(Reuters) - Two proxy advisory firms on Friday weighed in on one of the year’s most bitter proxy battles with one backing UGG boot maker Deckers’ management and the other giving partial support to activist hedge fund Marcato Capital Management.
Shareholders will decide on December 14 who should sit on the $2.4 billion company’s board with Deckers asking them to reelect all directors and Marcato, which owns an 8.4 percent stake, seeking to throw out all 9 incumbent board members.
On Friday, advisory firm Glass Lewis recommended shareholders back management nominees. Institutional Shareholder Services, another such firm, recommended withholding votes for three Deckers directors to make room for three dissident candidates to join the board.
Marcato has been pushing hard for change at Deckers, forecasting that its shares could more than double by 2020 if it sells off pieces of its footwear business, buys back shares and overhauls executive compensation.

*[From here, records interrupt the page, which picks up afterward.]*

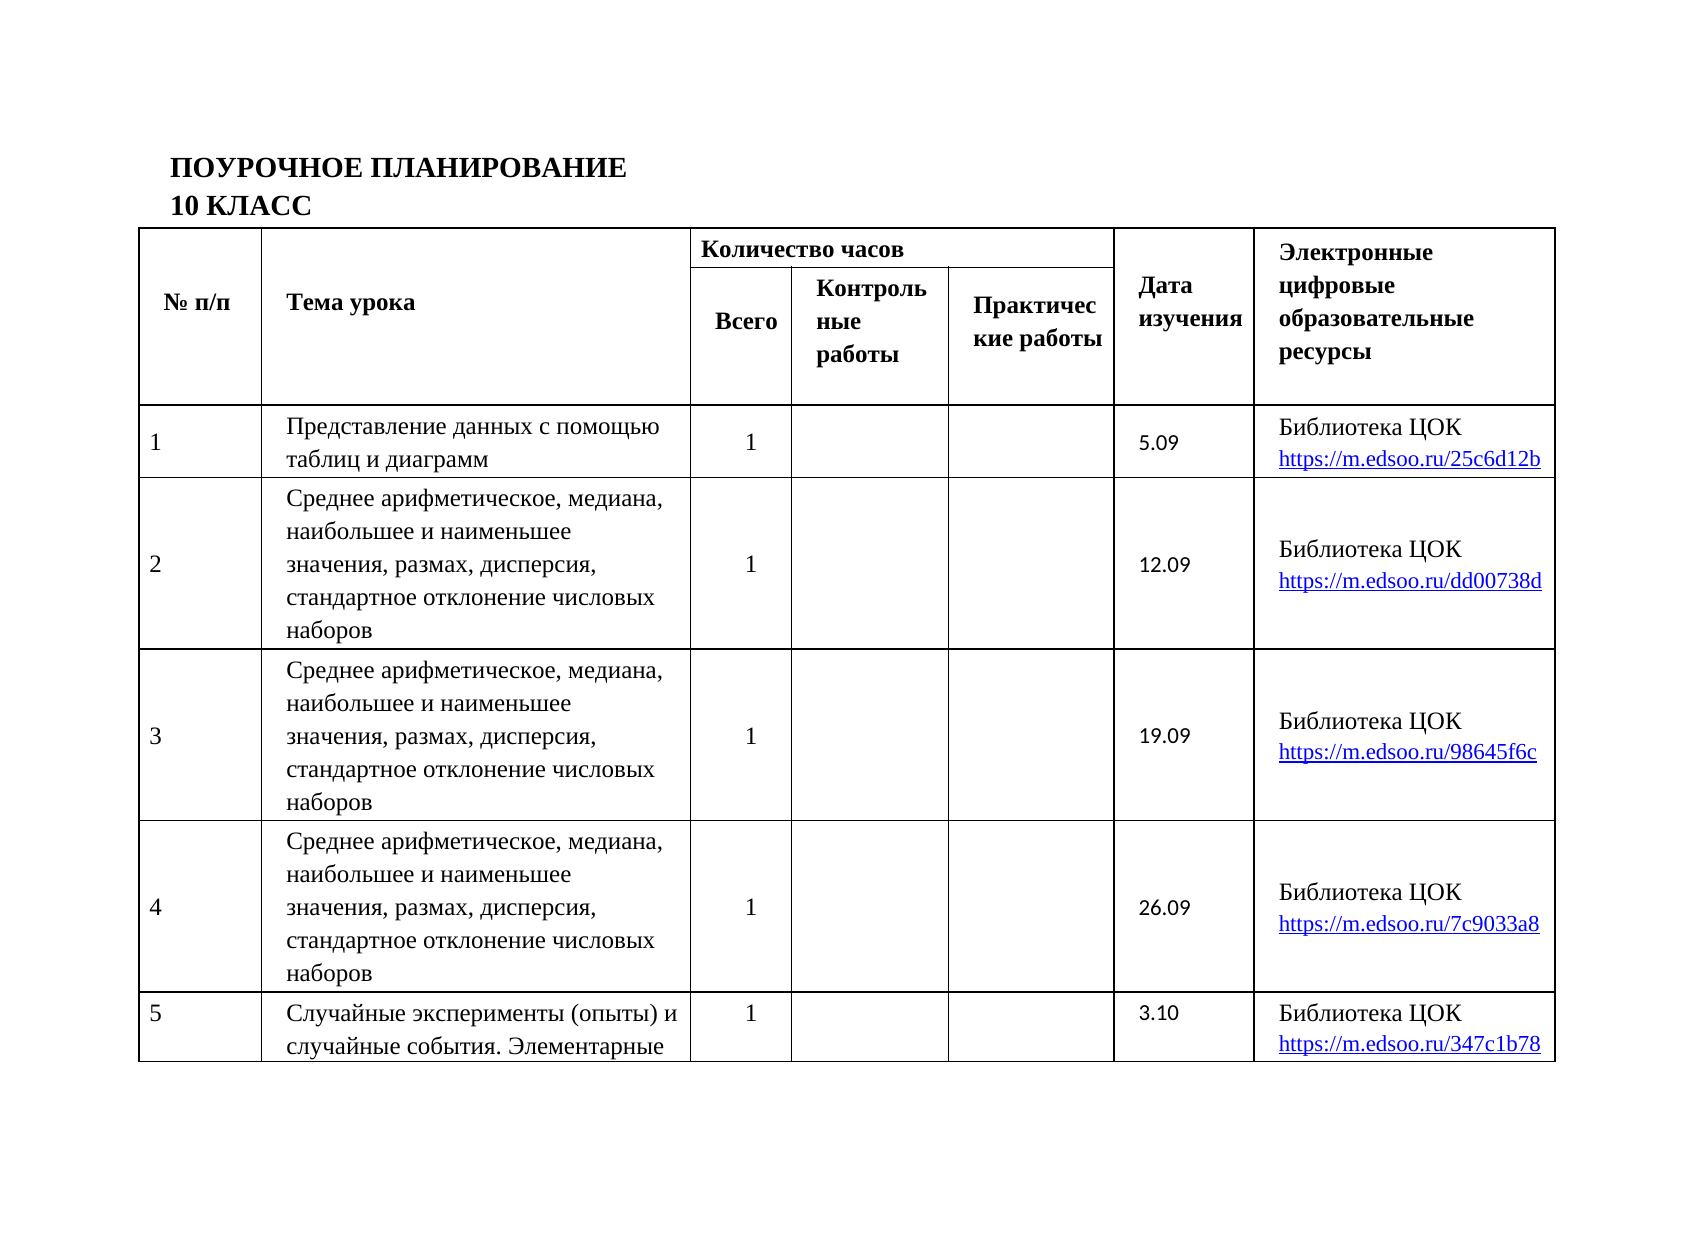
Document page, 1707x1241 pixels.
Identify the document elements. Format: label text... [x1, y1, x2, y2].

text 10 КЛАСС [162, 188, 1557, 222]
table_cell 1 [691, 406, 791, 477]
table_cell 3.10 [1115, 993, 1253, 1061]
table_cell 1 [691, 993, 791, 1061]
text ПОУРОЧНОЕ ПЛАНИРОВАНИЕ [162, 150, 1557, 183]
table_cell 1 [691, 478, 791, 648]
table_header Тема урока [262, 229, 690, 404]
table_cell 5 [140, 993, 261, 1061]
table_header Количество часов [691, 229, 1113, 266]
table_cell 26.09 [1115, 821, 1253, 991]
table_cell [949, 821, 1113, 991]
table_header № п/п [140, 229, 261, 404]
table_cell Контрольные работы [792, 268, 948, 404]
table_cell [792, 650, 948, 819]
table_cell 2 [140, 478, 261, 648]
table_cell 19.09 [1115, 650, 1253, 819]
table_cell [1255, 993, 1554, 1061]
table_cell [949, 478, 1113, 648]
table_cell Библиотека ЦОК https://m.edsoo.ru/7c9033a8 [1255, 821, 1554, 991]
table_cell 5.09 [1115, 406, 1253, 477]
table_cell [262, 993, 690, 1061]
table_cell Библиотека ЦОК https://m.edsoo.ru/dd00738d [1255, 478, 1554, 648]
table_cell [792, 993, 948, 1061]
table_cell [949, 993, 1113, 1061]
table_cell Среднее арифметическое, медиана, наибольшее и наименьшее значения, размах, дисперсия, стандартное отклонение числовых наборов [262, 821, 690, 991]
table_header Дата изучения [1115, 229, 1253, 404]
table_cell [792, 406, 948, 477]
table_cell [949, 406, 1113, 477]
table_cell 12.09 [1115, 478, 1253, 648]
table_cell Всего [691, 268, 791, 404]
table_header Электронные цифровые образовательные ресурсы [1255, 229, 1554, 404]
table_cell Представление данных с помощью таблиц и диаграмм [262, 406, 690, 477]
table_cell 1 [140, 406, 261, 477]
table_cell Библиотека ЦОК https://m.edsoo.ru/98645f6c [1255, 650, 1554, 819]
table_cell Библиотека ЦОК https://m.edsoo.ru/25c6d12b [1255, 406, 1554, 477]
table_cell 1 [691, 821, 791, 991]
table_cell [792, 821, 948, 991]
table_cell 1 [691, 650, 791, 819]
table_cell 3 [140, 650, 261, 819]
table_cell 4 [140, 821, 261, 991]
table_cell Практические работы [949, 268, 1113, 404]
table_cell Среднее арифметическое, медиана, наибольшее и наименьшее значения, размах, дисперсия, стандартное отклонение числовых наборов [262, 478, 690, 648]
table_cell Среднее арифметическое, медиана, наибольшее и наименьшее значения, размах, дисперсия, стандартное отклонение числовых наборов [262, 650, 690, 819]
table_cell [792, 478, 948, 648]
table_cell [949, 650, 1113, 819]
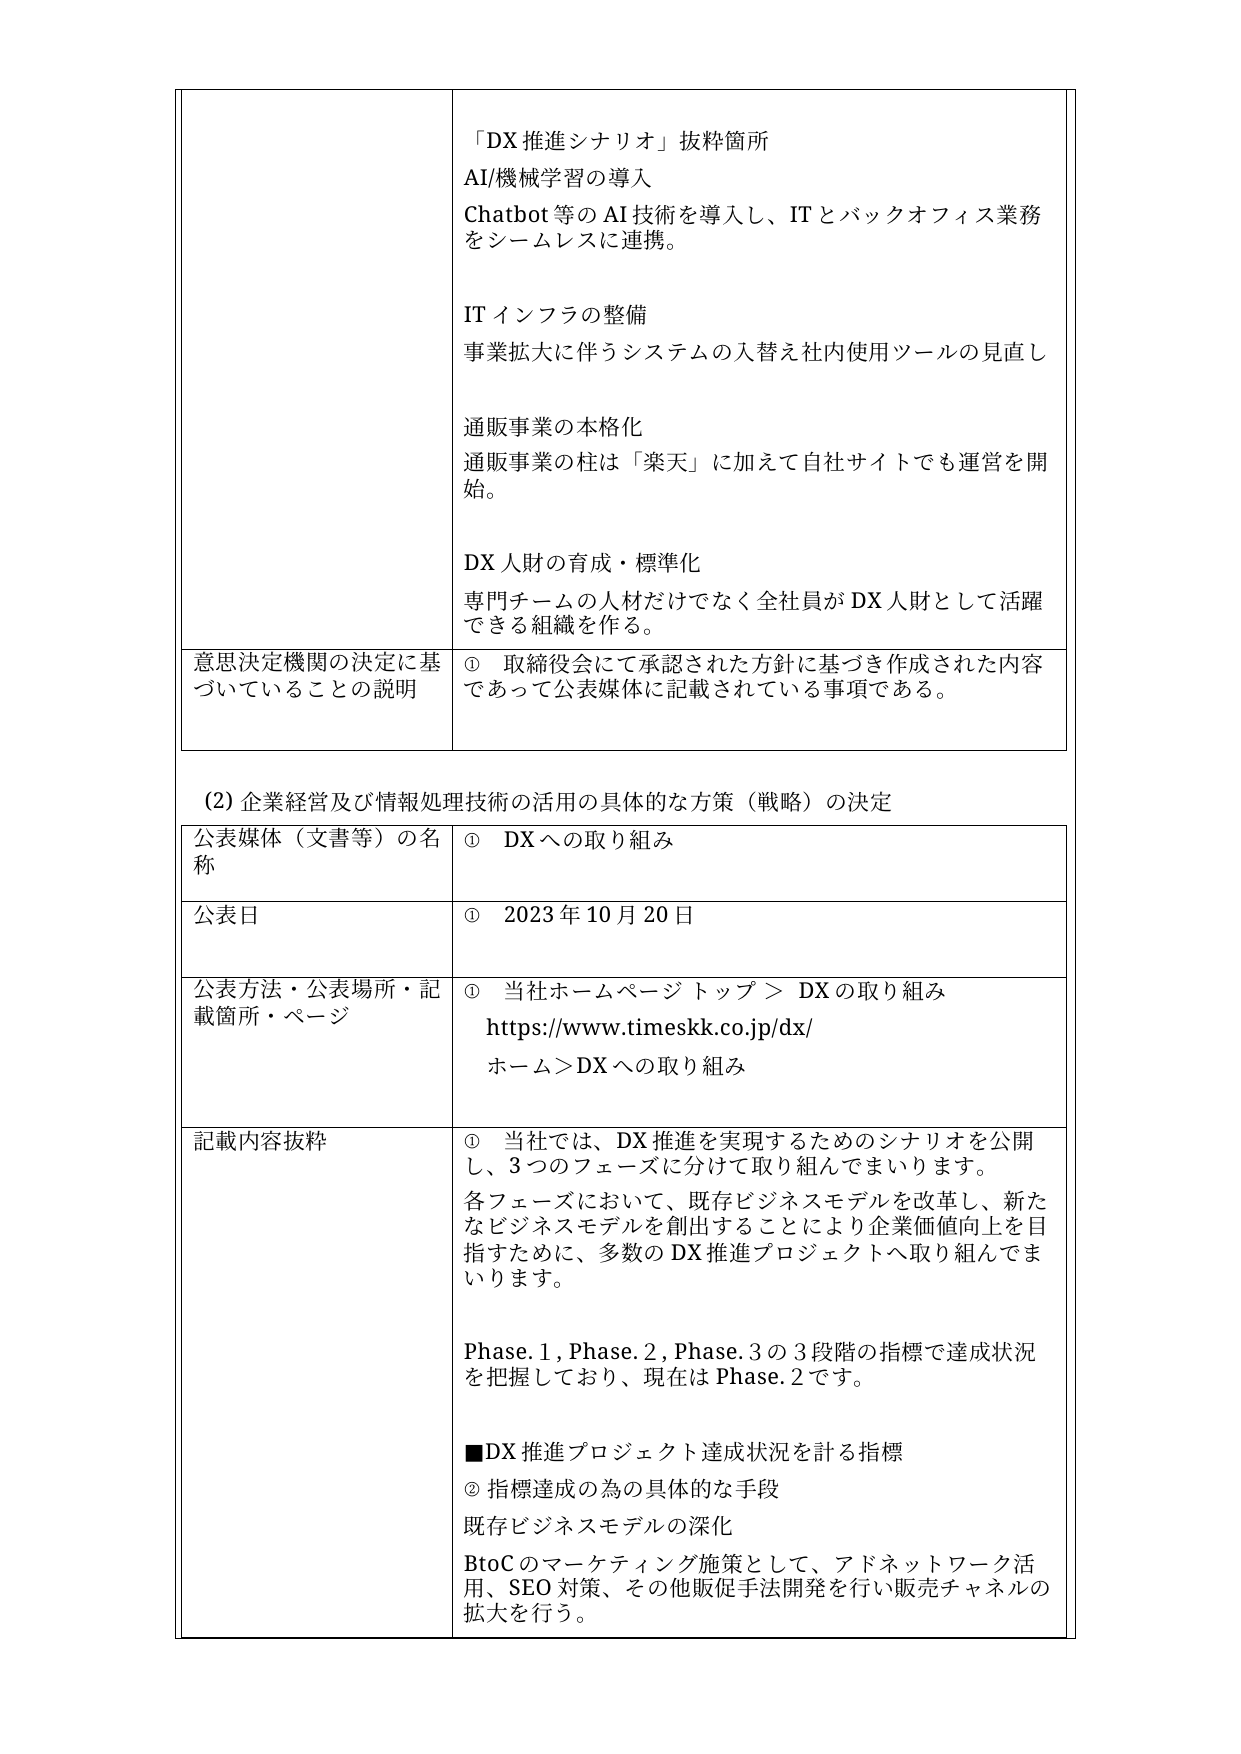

The company this week said it would appoint at least two independent directors by September 2018, a promise Marcato called “too little, too late.”
Glass Lewis said Marcato deserved some credit for spurring recent changes at the company but ultimately found the current board had the right experience and skills to guide the company.
“The current Deckers board has a firm handle and deeply engaged understanding of the opportunities and challenges facing the business and how to address them in a timely and sustainable manner,” the Glass Lewis report said.
ISS sounded a more critical note, writing that the “long-term trajectory of the company’s relative underperformance” argues for some level of boardroom shakeup.
Shareholders should withhold votes from Deckers’ three longest serving directors: John Perenchio, John Gibbons, and Karyn Barsa to make room for three Marcato candidates; Marcato partner Matthew Hepler, former L.L. Bean executive Steve Fuller and former Michael Kors executive Anne Waterman, ISS wrote.
This would allow newcomers to join the board without turning it over completely, something ISS said was not warranted.
Marcato has already won a proxy contest at Buffalo Wild Wings this year and boasts strong returns, but analysts noted its strategy of trying to replace the entire board was risky. Institutional investors often want to give management more time to fix problems.While the proxy advisory firms have long been influential, in the most recent contests, including a vote at Automatic Data Processing, their recommendations appear to have carried less weight.